No doubt intended to chronicle his sexual crusade through every woman north of Chipping Norton, he crosses out every girl in a relationship with a wink that seems to say: “I’ll have you yet”. He rallies up his well-practiced cockney accent (he’s from Burford), and talks down from his perch to a group who are too nervous on their first day to tell him that this is not only pathetic, but fucking poisonous. 

The idea of sexual freedom is one that is welcomed at university – of course, as 18 year olds experience the privacy of their own place for the first time, it is an ideal testing place for new experiences. 

However, it would be wrong to say that this is the universal state for students: in a 2014 Student Beans survey, 49% never had a one night stand. 

Sometimes, the pressure of independence can be enough, and this extra factor can be overwhelming. 

However, with “shag charts” the uni stereotype of “sleeping around” is not only incentivised, but by putting your life on display, it actively judges your choices as failing in the ultimate goal of being the “legends” modern sit-coms encourage you to aspire towards. 

Of course, it develops as a double edged sword. Too “successful”, and you are immediately branded a lad (if you’re a guy) or a slut (if you’re a girl). 
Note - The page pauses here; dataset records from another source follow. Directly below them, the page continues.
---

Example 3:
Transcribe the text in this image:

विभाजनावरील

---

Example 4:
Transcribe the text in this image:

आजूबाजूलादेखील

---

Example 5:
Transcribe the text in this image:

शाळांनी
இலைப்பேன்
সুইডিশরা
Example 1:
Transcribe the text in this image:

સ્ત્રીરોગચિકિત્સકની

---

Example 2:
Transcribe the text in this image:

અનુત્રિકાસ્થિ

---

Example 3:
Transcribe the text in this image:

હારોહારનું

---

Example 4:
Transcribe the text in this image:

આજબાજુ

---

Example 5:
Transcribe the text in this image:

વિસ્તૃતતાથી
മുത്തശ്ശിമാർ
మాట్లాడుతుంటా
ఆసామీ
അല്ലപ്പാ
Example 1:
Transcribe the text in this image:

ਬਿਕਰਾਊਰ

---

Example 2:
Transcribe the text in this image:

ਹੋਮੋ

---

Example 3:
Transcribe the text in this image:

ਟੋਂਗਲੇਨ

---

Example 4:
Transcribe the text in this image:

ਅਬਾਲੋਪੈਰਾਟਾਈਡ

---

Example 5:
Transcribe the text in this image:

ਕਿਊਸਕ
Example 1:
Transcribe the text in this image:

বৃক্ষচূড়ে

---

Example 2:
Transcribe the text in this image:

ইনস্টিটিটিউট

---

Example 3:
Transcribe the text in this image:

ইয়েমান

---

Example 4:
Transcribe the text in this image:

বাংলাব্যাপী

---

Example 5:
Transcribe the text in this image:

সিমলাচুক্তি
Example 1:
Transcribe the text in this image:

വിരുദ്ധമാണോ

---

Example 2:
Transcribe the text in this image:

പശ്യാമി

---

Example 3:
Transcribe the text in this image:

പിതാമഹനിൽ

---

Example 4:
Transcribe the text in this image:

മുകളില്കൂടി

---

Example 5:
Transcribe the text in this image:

Freshers’ week can be an amped up cocktail of endorphins at the best of times, but with each guy trying to prove his alpha status to his new housemates, the literal competition of sexual conquests ignites an almost predatory instinct. 

Dr Anna Bull, the founder of sexual misconduct campaigners “The 1752 Group” confirms this, stating that freshers are “more likely to experience sexual violence”. 

This “boys will be boys” campus culture has been openly recognised and criticised – Polly Neate, Chief Executive of Women’s Aid, commented that it is “dangerous, as it fosters the sense of entitlement that men believe they have over women’s space, time, and bodies.” 

“Shag charts” not only enable this culture, but actively encourage it. 

Even if a sexual encounter is fulfilled genuinely and kindly, who wants to walk out of someone’s door to be reminded that they are merely a new line added to their tally? 

But really, who does this addition serve? Because all I can see is one self-professed legend with a smirk, racking up his numbers like a spitfire pilot returning from a dogfight.